Suggest some salt-intensive recipies

I have a lot of table salt. In particular, I have an almost full cannister (roughly 20 oz.) of table salt, but I managed to bust the spout, so that the salt doesn’t pour out with enough precision to get the salt into a salt shaker. So I figure I may as well use the salt and be done with the cannister. At my regular rate of use, this much salt may last me for several years.

So suggest some ways for me to use up lots of salt, preferably by making things that taste good. Winning suggestions may show up at a future Dopefest (as determined by me, based on taste, portability, and phase of moon).

(Please, no recipies involving pig, shellfish, ostrich, bat, creepy-crawlies, etc.)

It may not taste good, but it gives you hours of fun:

Homemade PlayDoh

Cucumber salad.

peel and slice the cucumbers. Shake a lot of salt on them and cover 'em up for a day. Pour off the liquid, squeeze 'em with a paper towel. Then add sour cream and dill. Mmmm…good.

Brining makes everything taste better. Soak chicken/shrimp/pork in a brine solution (1 cup salt per gallon of water) before cooking. Yum Yum Yum.

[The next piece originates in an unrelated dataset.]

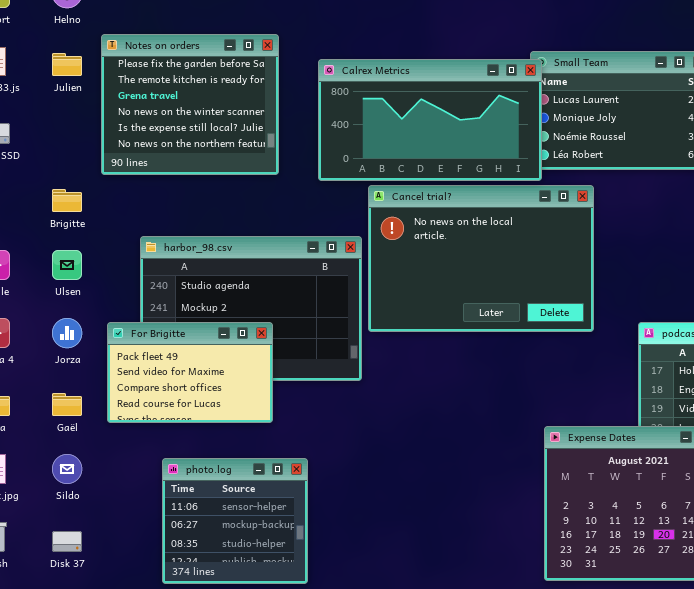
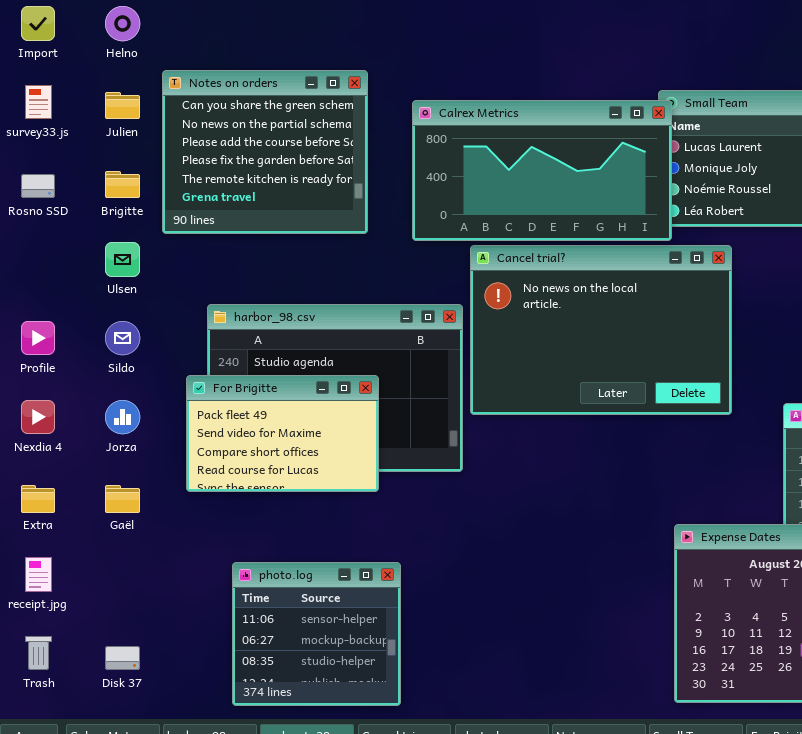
Notes on orders: [101,34,279,175] -> [162,70,368,234], scrolled up 3 rows
Brigitte: [52,189,82,212] -> [105,171,140,198], moved
Ulsen: [52,250,82,280] -> [105,242,140,277], moved
For Brigitte: [107,322,273,423] -> [186,375,379,492], moved
Sildo: [52,454,82,484] -> [105,321,140,355], moved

Irish salt potatoes are a signature dish in and around Syracuse, NY, where salt miners introduced them in the mid 19th century.

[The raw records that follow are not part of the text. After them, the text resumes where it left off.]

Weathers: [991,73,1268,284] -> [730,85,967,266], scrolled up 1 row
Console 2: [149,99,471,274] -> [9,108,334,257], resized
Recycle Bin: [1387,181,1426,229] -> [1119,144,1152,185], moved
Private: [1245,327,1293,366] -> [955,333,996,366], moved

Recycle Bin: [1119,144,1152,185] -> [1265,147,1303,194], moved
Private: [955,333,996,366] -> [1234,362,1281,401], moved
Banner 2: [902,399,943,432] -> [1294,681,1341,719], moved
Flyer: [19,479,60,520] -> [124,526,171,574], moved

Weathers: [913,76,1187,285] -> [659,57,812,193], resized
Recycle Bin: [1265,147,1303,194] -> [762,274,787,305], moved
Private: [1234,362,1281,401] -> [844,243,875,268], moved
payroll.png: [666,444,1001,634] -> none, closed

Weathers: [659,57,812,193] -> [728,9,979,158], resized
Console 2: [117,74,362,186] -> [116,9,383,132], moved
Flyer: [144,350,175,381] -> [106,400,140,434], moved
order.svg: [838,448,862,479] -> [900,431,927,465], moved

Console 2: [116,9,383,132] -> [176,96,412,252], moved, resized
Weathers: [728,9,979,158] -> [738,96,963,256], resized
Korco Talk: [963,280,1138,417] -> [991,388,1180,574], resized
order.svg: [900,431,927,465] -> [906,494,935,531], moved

You take a bunch of small red “new” potatoes - not just small, and not just red; the runts of the litter are typically picked. Measure out coarse salt - lots of it; one quarter the weight of the spuds. Dissolve the salt in a pot of water for a strong brine. Bring it to a boil and cook them spuds. Serve with loads of melted butter.

Man, two minutes late. That’s what I was gonna say.

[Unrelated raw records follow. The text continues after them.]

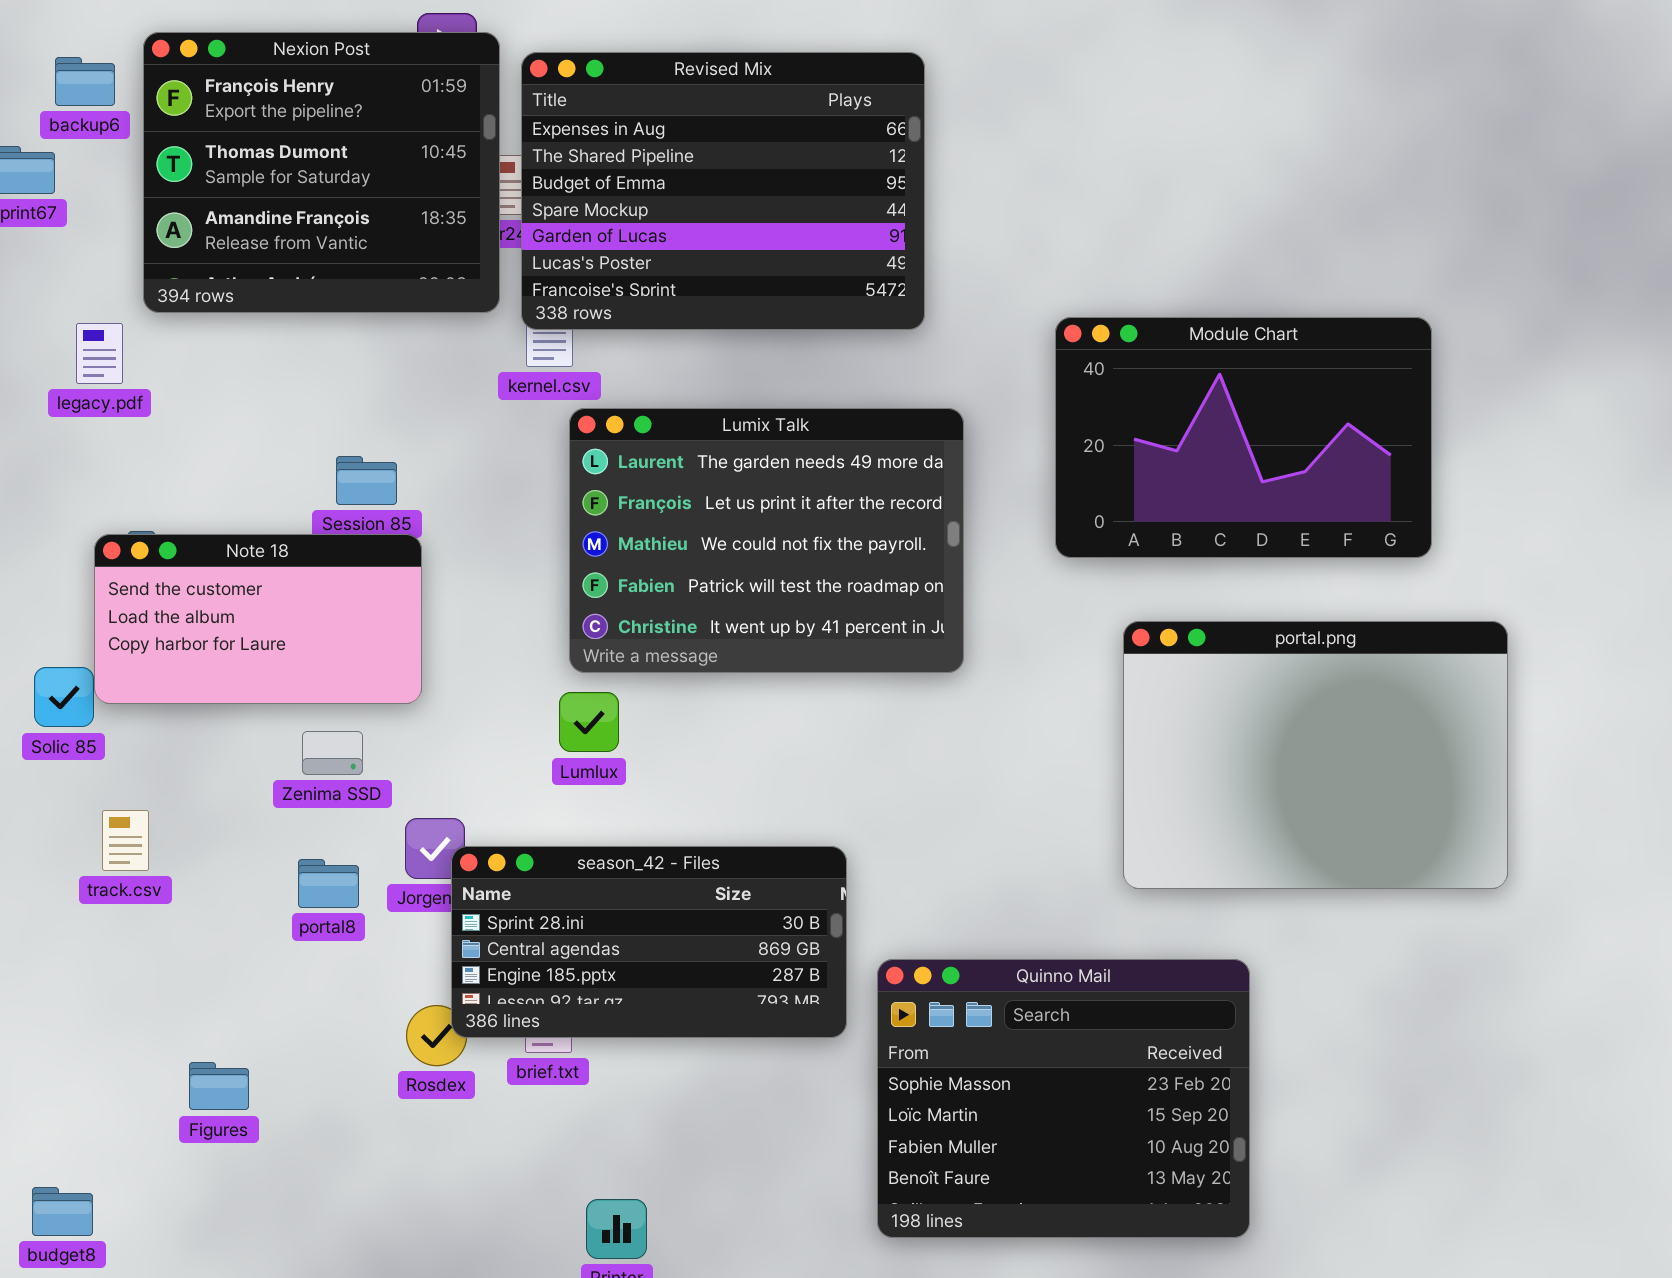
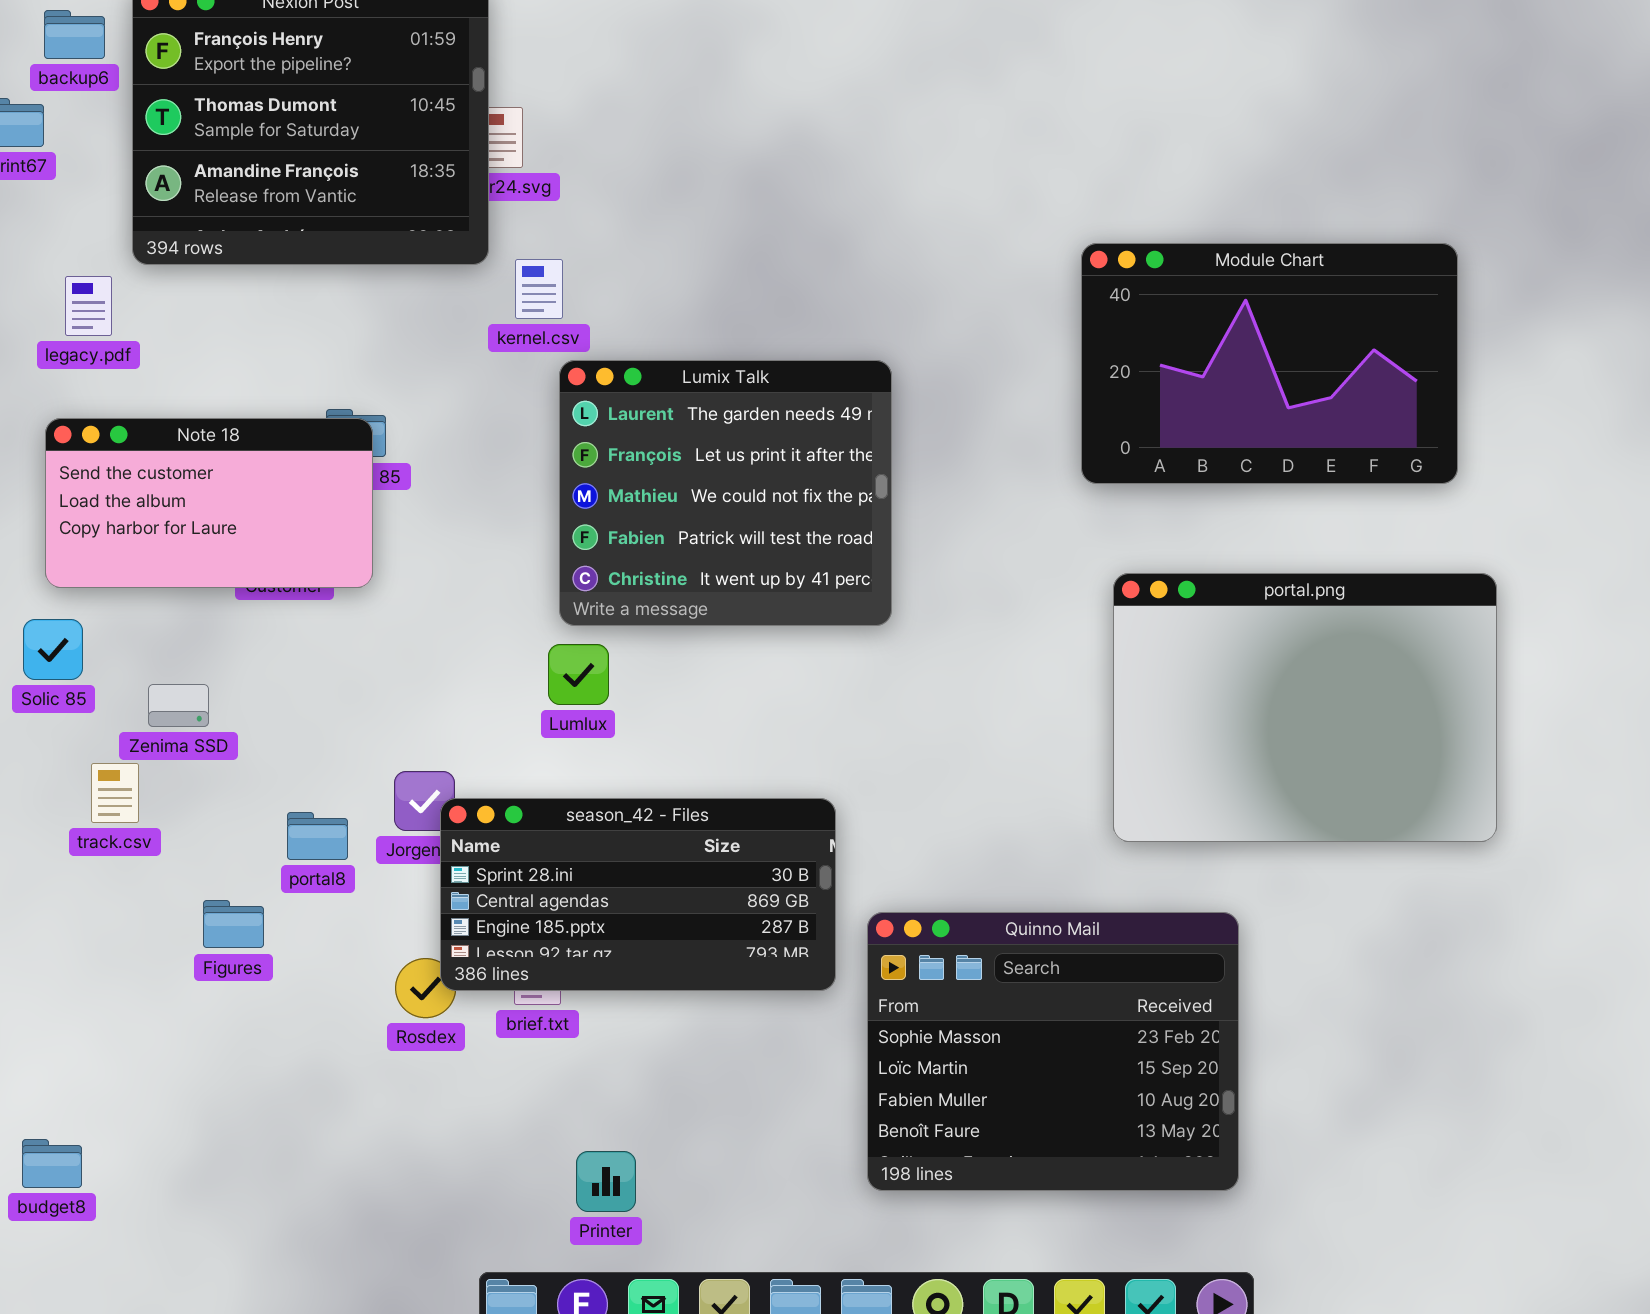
Revised Mix: [521,52,925,330] -> none, closed
Module Chart: [1055,317,1432,558] -> [1081,243,1458,484], moved
Lumix Talk: [569,408,964,673] -> [559,360,892,626], resized
Note 18: [94,534,422,704] -> [45,418,373,588], moved
Zenima SSD: [302,731,363,775] -> [148,684,209,727], moved
Figures: [189,1062,249,1110] -> [203,900,264,948], moved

Bake a whole fish in a crust of salt and herbs. Surprisingly enough, this will keep the fish very tender and moist, as opposed to dried out and salty. Here’s another recipe to try.

I was going to suggest a salt-crusted roast of some sort. Like this salt-crusted prime rib.

I can’t think of a quicker way to get rid of a whole mess of salt in a recipe.

cabbage
crock pot

1)Sprinkle handful of salt in bottom of crock pot.
2)Place cabbage leaf in bottom of crock pot. 3)Sprinkle with handful of salt.
4)Repeat steps 2 and 3 until cabbage* is gone.
5)Place heavy weigh on top- clean rock, cast iron dutch oven, whatever.
6)Add water to cover.
7)Place in cool place.
8)Ready to eat in one, two,three days, a week, according to your taste. You may rinse and/or repack in smaller container in you wish.
9)Store in refrig

Any leafy vegetable may be used or a combo.

Alton Brown makes a Beef Tenderloin in Salt Crust that looks incredible.